= Passage shown =
━━━━━━━━━━━━━━━━━━━━

The world’s longest-running movie franchise didn’t just begin with Connery, who first brought to life author Ian Fleming’s British superspy in 1962’s Dr. No, but it arguably wouldn’t even still be around had it not been for Connery’s depiction resonating as strongly as it did. There have been five other actors who have played Bond on-screen after Connery, but with his seven appearances (tied with Roger Moore for most Bond appearances on-screen), he has been routinely voted as the best to ever do it. Every single one of his successors has had to measure up to Connery, and in the opinion of many – myself included – nobody has been able to match him. And the funny thing is, he wasn’t even supposed to be Bond.

When producers Albert “Cubby” Broccoli and Harry Saltzman landed the film rights to Fleming’s work, they struggled to get production studio United Artists to truly commit to it. In an attempt to create hype for the adaptation, they decided to hold casting via a public contest. A model by the name of Peter Anthony won the role and was by every definition the spitting image of the classic Hollywood actor look that Fleming had envisioned when he first wrote the character (Bond’s upper-crust British playboy spy aspects coming from Fleming himself who had been a British Naval Intelligence officer with a reputation as a ladies man). The only problem was that Anthony was a terrible actor, prompting Broccoli to keep an eye out for a replacement.

━━━━━━━━━━━━━━━━━━━━

= Raw data =
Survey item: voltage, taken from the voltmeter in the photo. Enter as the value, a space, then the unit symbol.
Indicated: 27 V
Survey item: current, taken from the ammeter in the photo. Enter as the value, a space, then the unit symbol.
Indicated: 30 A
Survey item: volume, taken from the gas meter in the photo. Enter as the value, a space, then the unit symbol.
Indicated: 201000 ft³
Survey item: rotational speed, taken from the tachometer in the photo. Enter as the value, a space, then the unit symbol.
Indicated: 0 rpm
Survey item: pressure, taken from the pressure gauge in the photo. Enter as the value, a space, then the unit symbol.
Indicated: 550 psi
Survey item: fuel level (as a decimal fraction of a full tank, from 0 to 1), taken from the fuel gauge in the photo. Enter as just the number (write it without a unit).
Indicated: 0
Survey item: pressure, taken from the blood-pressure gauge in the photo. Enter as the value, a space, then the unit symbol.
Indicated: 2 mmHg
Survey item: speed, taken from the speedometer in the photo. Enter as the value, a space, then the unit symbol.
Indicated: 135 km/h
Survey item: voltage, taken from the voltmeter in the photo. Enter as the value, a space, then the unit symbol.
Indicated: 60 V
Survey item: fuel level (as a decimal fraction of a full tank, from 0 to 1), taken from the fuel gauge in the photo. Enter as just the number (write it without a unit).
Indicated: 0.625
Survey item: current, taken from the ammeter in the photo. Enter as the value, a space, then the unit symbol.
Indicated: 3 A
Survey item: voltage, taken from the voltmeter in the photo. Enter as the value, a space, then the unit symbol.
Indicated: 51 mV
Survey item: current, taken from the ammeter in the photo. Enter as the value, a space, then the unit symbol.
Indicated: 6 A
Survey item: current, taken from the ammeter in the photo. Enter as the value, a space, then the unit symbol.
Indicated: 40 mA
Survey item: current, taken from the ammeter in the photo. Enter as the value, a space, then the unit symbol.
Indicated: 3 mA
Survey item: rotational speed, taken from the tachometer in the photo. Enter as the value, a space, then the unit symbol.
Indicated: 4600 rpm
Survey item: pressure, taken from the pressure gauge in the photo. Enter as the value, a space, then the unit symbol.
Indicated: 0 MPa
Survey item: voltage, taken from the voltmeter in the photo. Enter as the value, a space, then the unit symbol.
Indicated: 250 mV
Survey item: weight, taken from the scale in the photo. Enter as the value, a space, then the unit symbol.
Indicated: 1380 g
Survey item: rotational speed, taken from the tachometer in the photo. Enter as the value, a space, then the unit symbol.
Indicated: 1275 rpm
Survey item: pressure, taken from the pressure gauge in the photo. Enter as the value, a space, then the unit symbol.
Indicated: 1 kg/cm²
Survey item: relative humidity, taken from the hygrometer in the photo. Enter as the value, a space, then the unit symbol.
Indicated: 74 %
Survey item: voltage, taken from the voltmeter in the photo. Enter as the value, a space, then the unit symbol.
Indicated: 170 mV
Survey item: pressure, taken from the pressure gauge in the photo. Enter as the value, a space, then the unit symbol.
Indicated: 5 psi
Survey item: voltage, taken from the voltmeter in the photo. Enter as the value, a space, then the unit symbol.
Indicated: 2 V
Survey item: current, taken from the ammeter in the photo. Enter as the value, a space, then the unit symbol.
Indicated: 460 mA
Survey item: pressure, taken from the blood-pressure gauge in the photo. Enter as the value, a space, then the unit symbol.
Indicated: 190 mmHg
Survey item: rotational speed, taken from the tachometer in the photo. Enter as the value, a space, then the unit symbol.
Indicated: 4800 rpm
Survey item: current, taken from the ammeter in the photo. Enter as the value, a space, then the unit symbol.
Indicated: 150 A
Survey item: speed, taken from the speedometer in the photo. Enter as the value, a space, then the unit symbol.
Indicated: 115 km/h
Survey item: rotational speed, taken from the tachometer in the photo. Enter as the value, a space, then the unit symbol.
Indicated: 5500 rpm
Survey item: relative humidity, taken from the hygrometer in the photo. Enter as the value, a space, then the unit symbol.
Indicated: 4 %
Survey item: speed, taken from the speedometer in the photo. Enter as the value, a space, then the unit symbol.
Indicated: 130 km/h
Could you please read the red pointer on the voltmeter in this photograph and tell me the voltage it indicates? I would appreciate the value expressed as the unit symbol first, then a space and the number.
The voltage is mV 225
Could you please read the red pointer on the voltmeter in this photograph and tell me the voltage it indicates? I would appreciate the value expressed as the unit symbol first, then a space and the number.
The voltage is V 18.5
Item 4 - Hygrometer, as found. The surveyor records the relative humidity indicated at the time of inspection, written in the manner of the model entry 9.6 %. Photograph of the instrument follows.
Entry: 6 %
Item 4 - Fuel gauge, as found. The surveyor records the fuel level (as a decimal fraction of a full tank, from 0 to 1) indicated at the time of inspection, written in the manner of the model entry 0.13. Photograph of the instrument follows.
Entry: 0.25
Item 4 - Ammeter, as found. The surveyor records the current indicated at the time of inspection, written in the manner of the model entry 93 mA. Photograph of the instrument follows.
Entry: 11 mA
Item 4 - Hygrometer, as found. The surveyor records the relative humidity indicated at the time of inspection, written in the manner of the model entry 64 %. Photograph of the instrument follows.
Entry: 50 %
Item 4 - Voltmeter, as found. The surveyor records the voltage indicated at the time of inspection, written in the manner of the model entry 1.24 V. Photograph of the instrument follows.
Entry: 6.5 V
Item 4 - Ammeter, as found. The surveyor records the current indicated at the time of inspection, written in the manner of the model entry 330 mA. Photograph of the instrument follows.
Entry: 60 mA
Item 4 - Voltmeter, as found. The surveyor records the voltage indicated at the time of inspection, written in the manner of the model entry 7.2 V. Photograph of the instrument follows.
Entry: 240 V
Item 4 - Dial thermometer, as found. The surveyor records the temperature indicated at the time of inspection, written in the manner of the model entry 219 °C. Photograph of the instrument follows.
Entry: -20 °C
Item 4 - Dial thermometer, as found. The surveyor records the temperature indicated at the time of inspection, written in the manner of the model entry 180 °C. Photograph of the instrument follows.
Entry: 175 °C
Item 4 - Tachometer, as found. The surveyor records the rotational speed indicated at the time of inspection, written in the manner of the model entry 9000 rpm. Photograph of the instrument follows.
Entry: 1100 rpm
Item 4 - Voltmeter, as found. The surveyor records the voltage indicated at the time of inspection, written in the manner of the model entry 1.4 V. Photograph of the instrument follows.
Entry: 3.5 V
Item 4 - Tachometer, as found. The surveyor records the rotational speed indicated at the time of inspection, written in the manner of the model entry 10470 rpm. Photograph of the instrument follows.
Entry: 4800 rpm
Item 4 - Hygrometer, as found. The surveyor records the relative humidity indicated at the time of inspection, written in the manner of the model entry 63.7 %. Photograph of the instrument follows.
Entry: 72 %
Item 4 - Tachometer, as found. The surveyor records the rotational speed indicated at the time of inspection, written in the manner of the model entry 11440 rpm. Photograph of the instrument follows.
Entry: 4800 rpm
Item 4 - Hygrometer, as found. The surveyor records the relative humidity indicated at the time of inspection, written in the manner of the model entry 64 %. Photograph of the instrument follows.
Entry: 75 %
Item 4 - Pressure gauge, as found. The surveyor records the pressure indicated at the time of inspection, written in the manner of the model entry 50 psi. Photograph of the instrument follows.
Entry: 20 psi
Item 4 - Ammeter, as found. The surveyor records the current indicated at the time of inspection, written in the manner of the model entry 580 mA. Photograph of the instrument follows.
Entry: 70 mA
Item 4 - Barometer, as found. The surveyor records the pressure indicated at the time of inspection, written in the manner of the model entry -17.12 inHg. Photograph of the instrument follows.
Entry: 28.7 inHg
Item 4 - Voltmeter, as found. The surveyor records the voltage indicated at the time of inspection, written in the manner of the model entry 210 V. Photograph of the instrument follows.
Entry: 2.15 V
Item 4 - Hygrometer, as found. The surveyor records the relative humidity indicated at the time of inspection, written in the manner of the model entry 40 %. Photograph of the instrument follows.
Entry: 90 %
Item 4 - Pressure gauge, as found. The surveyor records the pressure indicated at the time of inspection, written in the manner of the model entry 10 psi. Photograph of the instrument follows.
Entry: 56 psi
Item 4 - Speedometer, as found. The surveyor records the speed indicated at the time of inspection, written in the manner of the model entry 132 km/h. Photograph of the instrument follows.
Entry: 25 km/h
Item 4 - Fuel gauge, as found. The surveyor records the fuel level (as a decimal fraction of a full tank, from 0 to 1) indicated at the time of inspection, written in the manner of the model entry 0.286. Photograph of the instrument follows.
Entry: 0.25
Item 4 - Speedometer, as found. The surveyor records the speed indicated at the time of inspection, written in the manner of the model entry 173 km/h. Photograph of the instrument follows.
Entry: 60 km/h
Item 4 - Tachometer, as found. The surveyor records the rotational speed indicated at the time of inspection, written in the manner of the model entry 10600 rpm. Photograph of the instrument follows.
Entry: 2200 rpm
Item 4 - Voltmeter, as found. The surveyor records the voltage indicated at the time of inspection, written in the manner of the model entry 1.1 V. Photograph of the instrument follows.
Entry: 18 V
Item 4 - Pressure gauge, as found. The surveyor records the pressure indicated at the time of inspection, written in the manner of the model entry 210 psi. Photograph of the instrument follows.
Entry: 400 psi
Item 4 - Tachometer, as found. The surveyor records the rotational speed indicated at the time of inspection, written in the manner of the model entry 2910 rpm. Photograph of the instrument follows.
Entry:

━━━━━━━━━━━━━━━━━━━━

= Directions =
1. In the passage on Connery as Bond, rewrite the part between "The world’s longest-running" and "to be Bond.", inclusive, substituting "series" for "franchise".
2. Continue the passage on Connery and the casting of Bond from the point where it stops.

= Responses in order =
1.
The world’s longest-running movie series didn’t just begin with Connery, who first brought to life author Ian Fleming’s British superspy in 1962’s Dr. No, but it arguably wouldn’t even still be around had it not been for Connery’s depiction resonating as strongly as it did. There have been five other actors who have played Bond on-screen after Connery, but with his seven appearances (tied with Roger Moore for most Bond appearances on-screen), he has been routinely voted as the best to ever do it. Every single one of his successors has had to measure up to Connery, and in the opinion of many – myself included – nobody has been able to match him. And the funny thing is, he wasn’t even supposed to be Bond.

2.
As a Scottish, former Mr. Universe bodybuilding contender from a blue-collar background who had just recently turned to acting, Connery was not on anybody’s list. However, that changed when Broccoli saw a 29-year-old Connery in one of the young actor’s first roles, 1959’s Darby O’Gill and the Little People. Specifically, it was Connery’s physicality in the film’s climactic fistfight that intrigued him. Wanting a second opinion for a very key Bond aspect though, Broccoli took his wife to watch the film as well so as to determine if the Scottish actor had the right amount of sex appeal. Mrs. Broccoli gave a glowing appraisal and Connery was approached and eventually landed the gig. The struggle wasn’t over yet though.

Fleming had not been in favour of Connery’s casting at all, calling him “unrefined”. The author’s personal pick was Richard Todd, but scheduling conflicts prevented the Irish-born actor from taking the role. Cary Grant, who also fitted Fleming’s vision, was offered the role but turned it down as he felt he was too old, being in his fifties at the time. And so the role went to Connery, much to Fleming’s chagrin. And again, the struggle wasn’t over.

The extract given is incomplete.